Hasan Ali Toptaş’ın Dünya Bir Gülnida Hikâyesinde Çoklu Benlik Sarmalında Kadının Varoluş Problemi

Felsefenin temel problematiklerinden birisi olan varoluş üzerine eğilen Varoluşçuluk, kendisinden önceki felsefi düşüncenin aksine var olanın problemi üzerine yoğunlaşır. Soren Kierkegaard, Karl Jaspers, Martin Heidegger, Gabriel Marcel, Frederic Nietzche, Jean Paul Sartre, Simon de Beauvoir, Henri Bergson gibi düşünürler varoluşçuluğun gelişip bir felsefi akım olmasını sağlamışlardır. 19. yüzyılın ortalarından itibaren modern insanın içerisine düştüğü bunalım ve kimlik sorununun üzerine eğilerek insanın varlığını sorgulamaya başlayan Varoluşçuluk, Tanrıtanımaz ve Hristiyan varoluşçuluk olarak ikiye ayrılır. 1930’lu yıllarda yaygınlık kazanarak edebiyatta da yansıma bulur. Türk edebiyatında pek çok yazar Varoluşçu felsefe çerçevesinde eserler verir. Günümüz yazarlarından biri olan Hasan Ali Toptaş da hikâye ve roman gibi türlerde verdiği eserlerinde varoluşçu felsefenin unsurlarını kullanır. Ölü Zaman Gezginleri hikâye kitabında yer alan “Dünya Bir Gülnida” isimli hikâyesinde “seçim”, “sorumluluk”, “özgürlük”, “kendini gerçekleştirme”, “çoklu benlik”, “umutsuzluk” gibi varoluşçu felsefenin temel kavramlarını kullandığını görürüz. İki benliği arasında var olmaya, kendini gerçekleştirmeye çalışan hikâye kahramanı, toplumsal yapı ve evlilik kurumunun engelleri sebebiyle kendini var etme mücadelesinde başarıya ulaşamaz ve umutsuzluğa düşer. Estetik varoluş aşamasından etik varoluş aşamasına geçemeyen Gülnida kendini gerçekleştirmeyi başaramaz ve umutsuzluk içerisinde ölmeyi ya da kaçmayı düşünür.

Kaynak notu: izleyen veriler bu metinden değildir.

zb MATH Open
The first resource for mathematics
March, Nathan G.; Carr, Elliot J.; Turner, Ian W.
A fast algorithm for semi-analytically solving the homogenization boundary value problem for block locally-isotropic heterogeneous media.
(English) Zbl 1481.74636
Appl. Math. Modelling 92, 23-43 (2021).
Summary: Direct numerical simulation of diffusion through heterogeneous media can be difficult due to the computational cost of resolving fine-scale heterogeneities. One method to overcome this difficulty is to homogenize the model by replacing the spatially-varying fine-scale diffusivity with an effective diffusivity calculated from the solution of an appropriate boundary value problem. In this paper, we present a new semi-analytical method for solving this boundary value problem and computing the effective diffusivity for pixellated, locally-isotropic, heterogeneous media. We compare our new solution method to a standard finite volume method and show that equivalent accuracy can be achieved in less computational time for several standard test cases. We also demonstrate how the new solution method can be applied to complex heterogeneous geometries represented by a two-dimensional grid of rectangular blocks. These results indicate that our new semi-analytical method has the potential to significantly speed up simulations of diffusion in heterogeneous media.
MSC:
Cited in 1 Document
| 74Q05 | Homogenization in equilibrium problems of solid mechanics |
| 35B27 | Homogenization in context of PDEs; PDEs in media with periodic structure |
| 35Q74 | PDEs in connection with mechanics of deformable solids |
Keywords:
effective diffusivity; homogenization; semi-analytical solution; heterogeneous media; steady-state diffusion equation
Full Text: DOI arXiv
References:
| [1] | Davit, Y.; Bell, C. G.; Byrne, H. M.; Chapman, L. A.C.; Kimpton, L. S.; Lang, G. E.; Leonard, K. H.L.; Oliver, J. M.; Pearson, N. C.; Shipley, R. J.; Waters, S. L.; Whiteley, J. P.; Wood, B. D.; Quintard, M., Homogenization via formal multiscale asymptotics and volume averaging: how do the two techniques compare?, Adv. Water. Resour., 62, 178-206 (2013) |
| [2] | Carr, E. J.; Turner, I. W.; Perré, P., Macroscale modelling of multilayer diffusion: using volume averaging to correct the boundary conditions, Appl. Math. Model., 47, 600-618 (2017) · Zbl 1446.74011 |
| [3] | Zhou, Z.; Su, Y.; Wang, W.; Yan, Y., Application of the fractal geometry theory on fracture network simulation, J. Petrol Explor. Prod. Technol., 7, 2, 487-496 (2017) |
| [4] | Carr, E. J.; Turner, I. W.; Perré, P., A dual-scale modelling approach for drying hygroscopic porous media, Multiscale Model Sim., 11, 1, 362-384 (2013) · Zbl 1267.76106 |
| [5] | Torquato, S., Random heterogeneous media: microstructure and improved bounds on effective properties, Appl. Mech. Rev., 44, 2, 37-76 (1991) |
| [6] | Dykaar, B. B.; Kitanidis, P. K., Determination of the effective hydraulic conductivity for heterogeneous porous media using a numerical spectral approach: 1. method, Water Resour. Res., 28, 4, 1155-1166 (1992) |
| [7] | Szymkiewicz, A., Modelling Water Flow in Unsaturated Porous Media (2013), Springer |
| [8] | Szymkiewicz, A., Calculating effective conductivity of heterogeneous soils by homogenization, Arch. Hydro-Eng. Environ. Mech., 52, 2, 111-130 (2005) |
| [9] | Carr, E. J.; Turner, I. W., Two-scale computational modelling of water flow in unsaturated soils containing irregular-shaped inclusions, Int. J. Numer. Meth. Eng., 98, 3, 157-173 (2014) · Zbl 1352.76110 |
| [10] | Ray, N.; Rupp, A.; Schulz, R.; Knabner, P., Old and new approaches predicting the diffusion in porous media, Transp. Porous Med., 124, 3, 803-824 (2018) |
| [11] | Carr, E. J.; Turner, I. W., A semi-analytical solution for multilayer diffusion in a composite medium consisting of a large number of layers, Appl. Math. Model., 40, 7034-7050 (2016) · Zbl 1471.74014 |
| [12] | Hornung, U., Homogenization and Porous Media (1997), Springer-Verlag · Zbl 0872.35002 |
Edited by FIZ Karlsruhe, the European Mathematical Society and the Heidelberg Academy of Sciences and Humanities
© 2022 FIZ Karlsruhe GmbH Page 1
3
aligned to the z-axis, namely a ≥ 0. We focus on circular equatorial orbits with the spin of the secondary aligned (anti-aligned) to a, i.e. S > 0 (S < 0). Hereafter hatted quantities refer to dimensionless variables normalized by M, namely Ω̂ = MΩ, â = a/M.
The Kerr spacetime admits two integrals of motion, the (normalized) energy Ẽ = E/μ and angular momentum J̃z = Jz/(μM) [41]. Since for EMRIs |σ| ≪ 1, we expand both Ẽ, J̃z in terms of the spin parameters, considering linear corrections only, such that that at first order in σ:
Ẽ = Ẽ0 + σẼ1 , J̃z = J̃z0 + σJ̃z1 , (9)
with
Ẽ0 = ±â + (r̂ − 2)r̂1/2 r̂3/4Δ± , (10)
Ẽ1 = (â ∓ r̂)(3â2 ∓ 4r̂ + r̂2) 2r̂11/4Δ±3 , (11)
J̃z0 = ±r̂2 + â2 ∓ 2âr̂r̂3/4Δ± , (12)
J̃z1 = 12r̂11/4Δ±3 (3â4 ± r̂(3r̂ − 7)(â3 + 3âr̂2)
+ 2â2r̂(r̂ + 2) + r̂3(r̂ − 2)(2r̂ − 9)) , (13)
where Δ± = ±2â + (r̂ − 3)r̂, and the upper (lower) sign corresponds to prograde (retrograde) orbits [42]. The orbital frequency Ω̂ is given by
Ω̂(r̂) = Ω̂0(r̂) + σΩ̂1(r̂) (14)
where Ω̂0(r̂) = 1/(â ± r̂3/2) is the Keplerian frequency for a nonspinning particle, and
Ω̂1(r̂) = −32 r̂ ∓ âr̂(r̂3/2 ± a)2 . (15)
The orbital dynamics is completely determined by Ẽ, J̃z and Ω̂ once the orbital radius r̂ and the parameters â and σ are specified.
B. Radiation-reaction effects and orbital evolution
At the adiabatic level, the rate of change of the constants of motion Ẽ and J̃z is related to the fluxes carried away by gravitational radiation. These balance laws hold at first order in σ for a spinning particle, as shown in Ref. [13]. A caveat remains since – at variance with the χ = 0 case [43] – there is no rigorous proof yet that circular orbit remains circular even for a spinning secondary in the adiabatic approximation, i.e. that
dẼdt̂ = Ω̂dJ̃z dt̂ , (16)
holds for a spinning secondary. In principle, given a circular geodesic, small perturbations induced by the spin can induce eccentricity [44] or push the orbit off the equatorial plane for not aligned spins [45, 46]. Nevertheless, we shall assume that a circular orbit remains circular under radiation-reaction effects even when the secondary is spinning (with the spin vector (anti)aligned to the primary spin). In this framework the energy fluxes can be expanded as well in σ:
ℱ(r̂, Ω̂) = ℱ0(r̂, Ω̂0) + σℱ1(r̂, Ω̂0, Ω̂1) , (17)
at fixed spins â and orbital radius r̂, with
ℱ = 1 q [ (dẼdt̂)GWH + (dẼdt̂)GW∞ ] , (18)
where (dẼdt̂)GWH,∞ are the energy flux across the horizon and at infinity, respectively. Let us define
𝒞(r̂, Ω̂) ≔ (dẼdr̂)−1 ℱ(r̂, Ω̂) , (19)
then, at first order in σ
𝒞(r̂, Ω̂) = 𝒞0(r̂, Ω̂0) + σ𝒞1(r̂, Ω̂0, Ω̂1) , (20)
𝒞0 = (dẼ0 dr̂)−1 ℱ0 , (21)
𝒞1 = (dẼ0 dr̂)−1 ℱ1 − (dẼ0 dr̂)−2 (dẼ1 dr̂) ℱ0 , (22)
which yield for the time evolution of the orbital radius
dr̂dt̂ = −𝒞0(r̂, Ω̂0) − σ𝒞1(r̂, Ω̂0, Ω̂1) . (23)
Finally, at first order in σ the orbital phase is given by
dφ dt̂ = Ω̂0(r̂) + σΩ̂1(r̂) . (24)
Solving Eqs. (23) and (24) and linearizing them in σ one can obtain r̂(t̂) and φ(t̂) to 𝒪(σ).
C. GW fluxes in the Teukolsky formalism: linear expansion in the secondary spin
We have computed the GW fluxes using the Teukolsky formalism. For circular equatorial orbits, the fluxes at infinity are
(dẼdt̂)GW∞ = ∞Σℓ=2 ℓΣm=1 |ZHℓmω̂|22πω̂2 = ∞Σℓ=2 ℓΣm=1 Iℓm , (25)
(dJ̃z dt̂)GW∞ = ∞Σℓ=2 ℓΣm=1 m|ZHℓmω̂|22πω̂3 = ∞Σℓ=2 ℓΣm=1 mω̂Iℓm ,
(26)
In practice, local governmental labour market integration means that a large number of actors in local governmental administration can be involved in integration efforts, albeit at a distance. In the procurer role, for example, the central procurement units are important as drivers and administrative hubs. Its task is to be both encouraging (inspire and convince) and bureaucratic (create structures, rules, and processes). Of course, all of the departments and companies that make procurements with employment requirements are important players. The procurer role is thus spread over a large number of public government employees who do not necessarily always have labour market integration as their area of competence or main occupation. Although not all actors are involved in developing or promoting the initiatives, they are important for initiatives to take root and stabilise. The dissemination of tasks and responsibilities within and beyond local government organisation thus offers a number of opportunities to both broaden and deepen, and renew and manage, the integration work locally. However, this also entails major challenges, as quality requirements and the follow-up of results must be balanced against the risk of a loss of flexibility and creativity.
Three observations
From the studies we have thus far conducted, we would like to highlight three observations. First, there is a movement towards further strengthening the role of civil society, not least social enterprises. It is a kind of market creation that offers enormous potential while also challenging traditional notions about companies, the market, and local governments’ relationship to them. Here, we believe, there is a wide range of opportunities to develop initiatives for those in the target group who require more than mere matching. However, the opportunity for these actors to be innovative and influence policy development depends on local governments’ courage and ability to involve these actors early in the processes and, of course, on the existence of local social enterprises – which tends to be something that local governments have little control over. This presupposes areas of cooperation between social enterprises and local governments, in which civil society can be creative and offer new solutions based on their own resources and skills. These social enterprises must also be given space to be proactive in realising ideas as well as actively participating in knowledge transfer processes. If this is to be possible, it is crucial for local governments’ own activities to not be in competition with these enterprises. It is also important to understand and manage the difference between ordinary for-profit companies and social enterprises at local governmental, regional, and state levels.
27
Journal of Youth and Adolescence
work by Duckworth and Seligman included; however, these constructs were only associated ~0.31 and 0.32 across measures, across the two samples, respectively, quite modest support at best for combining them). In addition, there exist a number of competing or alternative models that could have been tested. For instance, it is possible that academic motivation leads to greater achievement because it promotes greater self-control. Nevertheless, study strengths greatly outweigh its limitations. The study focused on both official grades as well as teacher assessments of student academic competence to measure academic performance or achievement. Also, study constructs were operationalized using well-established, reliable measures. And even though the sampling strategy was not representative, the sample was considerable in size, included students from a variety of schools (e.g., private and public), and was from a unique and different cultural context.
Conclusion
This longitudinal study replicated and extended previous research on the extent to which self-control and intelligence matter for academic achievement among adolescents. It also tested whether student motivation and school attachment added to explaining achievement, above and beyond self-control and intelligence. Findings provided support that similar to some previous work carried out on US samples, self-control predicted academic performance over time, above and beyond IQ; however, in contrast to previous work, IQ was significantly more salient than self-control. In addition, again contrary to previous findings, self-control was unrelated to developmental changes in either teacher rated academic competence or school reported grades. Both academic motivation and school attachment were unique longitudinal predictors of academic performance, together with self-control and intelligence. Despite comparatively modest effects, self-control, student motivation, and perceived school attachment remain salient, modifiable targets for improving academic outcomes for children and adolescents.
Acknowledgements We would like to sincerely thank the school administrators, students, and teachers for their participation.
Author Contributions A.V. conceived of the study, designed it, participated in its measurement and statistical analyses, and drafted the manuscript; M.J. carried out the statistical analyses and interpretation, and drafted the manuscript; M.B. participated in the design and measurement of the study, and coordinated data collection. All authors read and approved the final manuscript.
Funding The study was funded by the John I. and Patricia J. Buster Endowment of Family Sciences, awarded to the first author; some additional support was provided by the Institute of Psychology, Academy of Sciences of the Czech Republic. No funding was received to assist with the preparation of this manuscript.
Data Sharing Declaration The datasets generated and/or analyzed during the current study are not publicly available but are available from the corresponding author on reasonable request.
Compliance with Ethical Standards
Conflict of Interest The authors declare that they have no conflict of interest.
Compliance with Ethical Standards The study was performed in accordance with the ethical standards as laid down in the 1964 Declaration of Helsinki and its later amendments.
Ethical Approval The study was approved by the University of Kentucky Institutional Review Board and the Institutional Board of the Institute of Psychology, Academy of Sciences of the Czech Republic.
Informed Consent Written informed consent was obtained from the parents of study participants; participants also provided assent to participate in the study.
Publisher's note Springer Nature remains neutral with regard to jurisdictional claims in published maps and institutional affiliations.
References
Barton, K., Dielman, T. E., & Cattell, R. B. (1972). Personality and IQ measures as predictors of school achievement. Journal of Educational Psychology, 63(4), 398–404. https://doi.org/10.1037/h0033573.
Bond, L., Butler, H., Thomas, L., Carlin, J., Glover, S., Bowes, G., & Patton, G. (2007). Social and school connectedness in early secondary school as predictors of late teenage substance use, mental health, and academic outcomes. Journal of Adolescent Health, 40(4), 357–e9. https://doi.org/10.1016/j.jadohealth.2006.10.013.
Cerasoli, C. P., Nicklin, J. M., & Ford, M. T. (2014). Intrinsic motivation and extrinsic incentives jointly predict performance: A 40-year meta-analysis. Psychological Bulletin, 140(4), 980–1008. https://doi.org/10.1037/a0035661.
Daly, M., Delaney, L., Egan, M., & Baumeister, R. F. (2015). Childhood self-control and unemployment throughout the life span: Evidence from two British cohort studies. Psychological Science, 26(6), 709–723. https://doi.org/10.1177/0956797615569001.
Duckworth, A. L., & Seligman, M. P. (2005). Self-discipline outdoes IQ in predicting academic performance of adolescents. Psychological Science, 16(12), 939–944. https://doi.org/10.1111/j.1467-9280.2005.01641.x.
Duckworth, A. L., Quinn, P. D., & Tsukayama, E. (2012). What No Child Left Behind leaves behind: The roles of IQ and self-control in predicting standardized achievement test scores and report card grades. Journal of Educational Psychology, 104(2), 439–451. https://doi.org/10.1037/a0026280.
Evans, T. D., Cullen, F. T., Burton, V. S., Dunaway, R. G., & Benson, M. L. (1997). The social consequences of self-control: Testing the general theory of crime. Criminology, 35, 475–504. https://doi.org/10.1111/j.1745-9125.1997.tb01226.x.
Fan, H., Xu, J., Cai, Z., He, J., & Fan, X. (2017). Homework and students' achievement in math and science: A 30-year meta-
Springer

The Existence Problem of Woman in Helical Multiple Identity in the Hasan Ali Toptaş’s Dünya Bir Gülnida Story

Existentialism is concerned with existence which is a main problematic of philosophy and contrary to prceeding philosophical thought, it concentrates on that which is existing. Philosophers such as Soren Kierkegaard, Karl Jaspers, Martin Heidegger, Gabriel Marcel, Frederic Nietzche, Jean Paul Sartre, Simon de Beauvoir, Henri Bergson etc. enabled it to improve and become a philosophical trend. After the middle of the 19th century, Existentialism began to query human existence being concerning about depression and the identity problem of modern humans at that time. It split into two categories. One termed Atheist Existentialism and the other Christian Existentialism. About 1930’s, it gained wide currency and found a place in literary works. Many authors of works of Turkish literature fashioned their work in accord with existentialist philosophy. Hasan Ali Toptaş, a contemporary author uses elements of existentialism in his stories and novels. We see some components of existentialism, such as: “choice”, “responsibility”, “freedom”, “self-actualisation”, “multiple-identity”, “hopelessness”, etc. in the story of the “Dünya Bir Gülnida,” a part in his story book entitled Ölü Zaman Gezginleri. The heroine of the story who has striven for self-actualisation and struggled to exist between her two identities failed in this process, due to the social structure and the institution of marriage and then she despaired. While she couldn’t pass from an aesthetic existence to a moral existence, Gülnida couldn’t succeed and then thought of whether to die in hopelessness or to escape.